*The problem*. Extract the full passage about the unregistered Ford Taurus, reproducing it word for word.

*Source extract*.
________________________
Having determined that Defendant would not be permitted to continue to operate the unregistered Ford Taurus because the registration affixed to the car has never been registered to the Ford Taurus, Trooper Davis called for a tow truck to retrieve the vehicle. Additionally, because he viewed the knives on the front passenger seat and would need to conduct an inventory search safely, he called a fellow trooper, Trooper Lisa Hanley, to the scene for backup. While awaiting Trooper Hanley's arrival, he learned that Defendant had misrepresented his past arrests inasmuch as Defendant also had a prior firearm charge in Massachusetts.

G.L. 1956 § 31-3-1 makes the operation of an unregistered vehicle on any highway a civil violation.
________________________
(Records contained in a dataset)
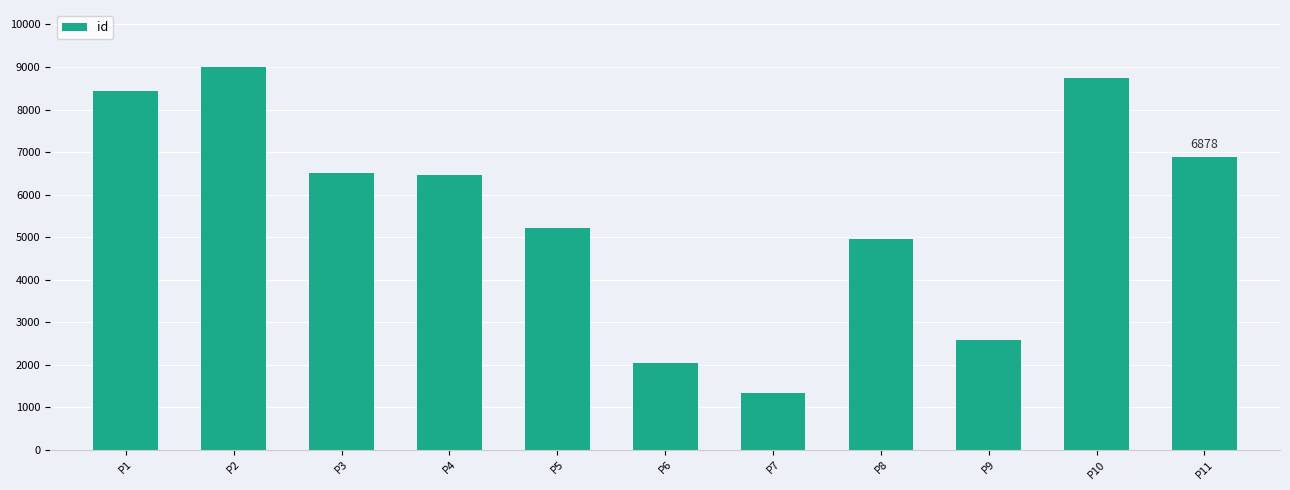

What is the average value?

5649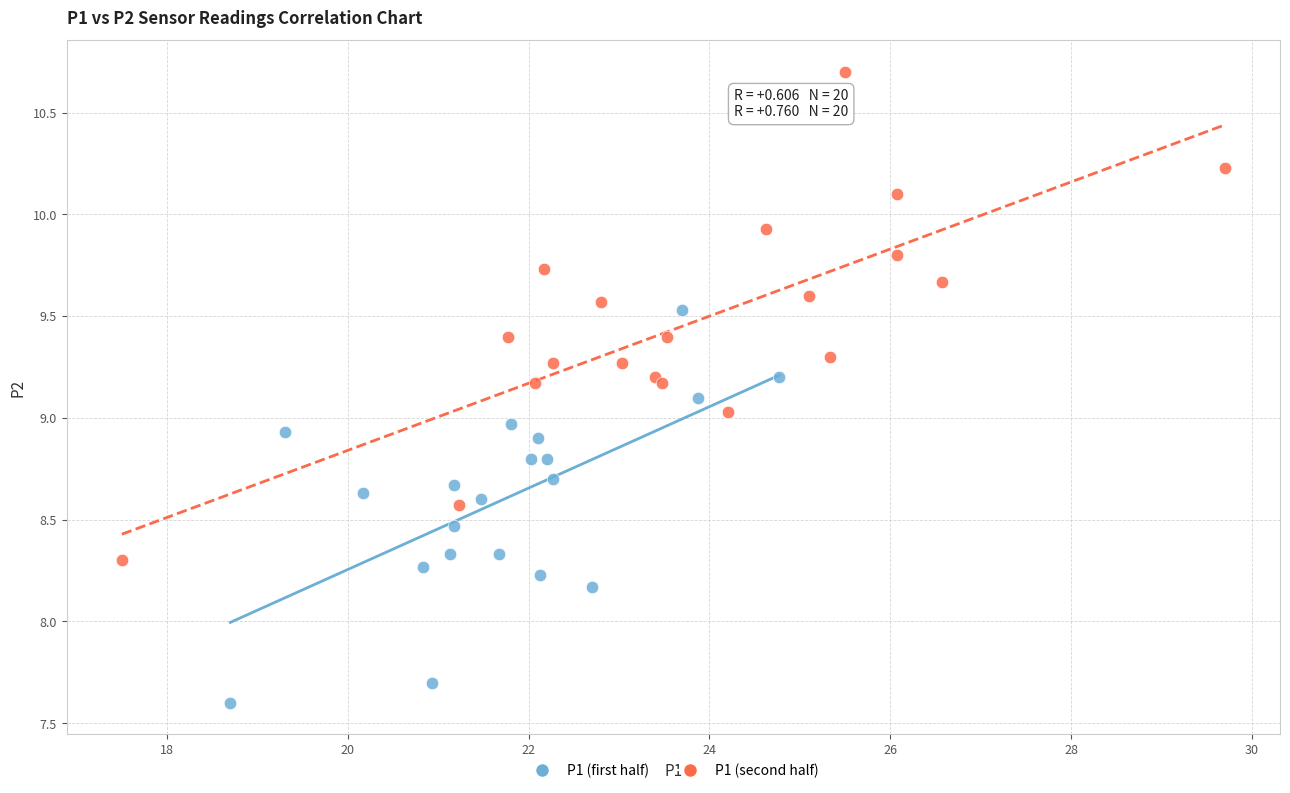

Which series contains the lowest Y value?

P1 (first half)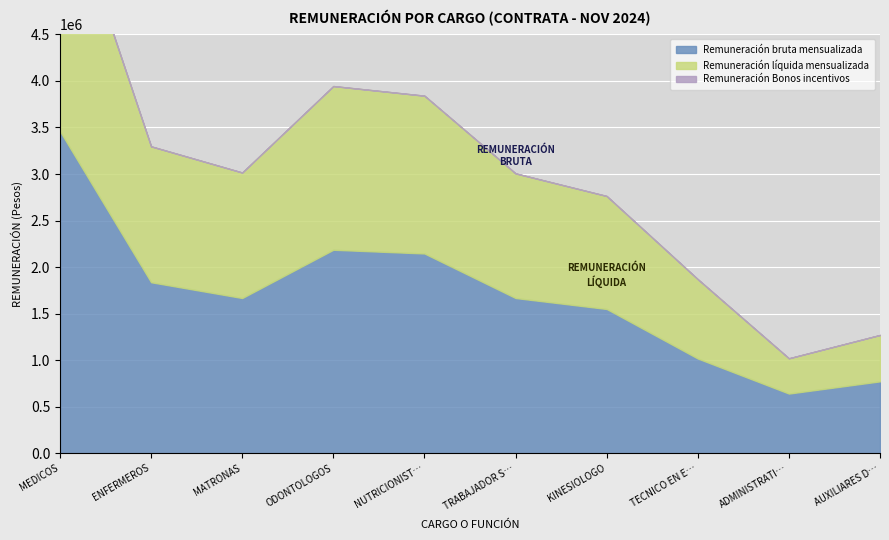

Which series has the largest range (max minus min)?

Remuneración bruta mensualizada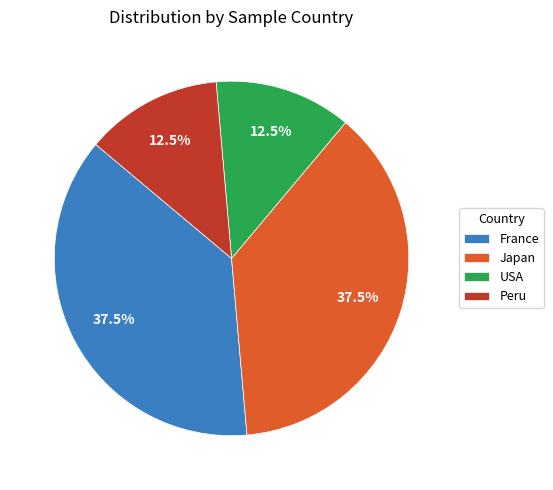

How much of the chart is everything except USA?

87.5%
________________________
*Task response*.
Having determined that Defendant would not be permitted to continue to operate the unregistered Ford Taurus because the registration affixed to the car has never been registered to the Ford Taurus, Trooper Davis called for a tow truck to retrieve the vehicle. Additionally, because he viewed the knives on the front passenger seat and would need to conduct an inventory search safely, he called a fellow trooper, Trooper Lisa Hanley, to the scene for backup. While awaiting Trooper Hanley's arrival, he learned that Defendant had misrepresented his past arrests inasmuch as Defendant also had a prior firearm charge in Massachusetts.

G.L. 1956 § 31-3-1 makes the operation of an unregistered vehicle on any highway a civil violation.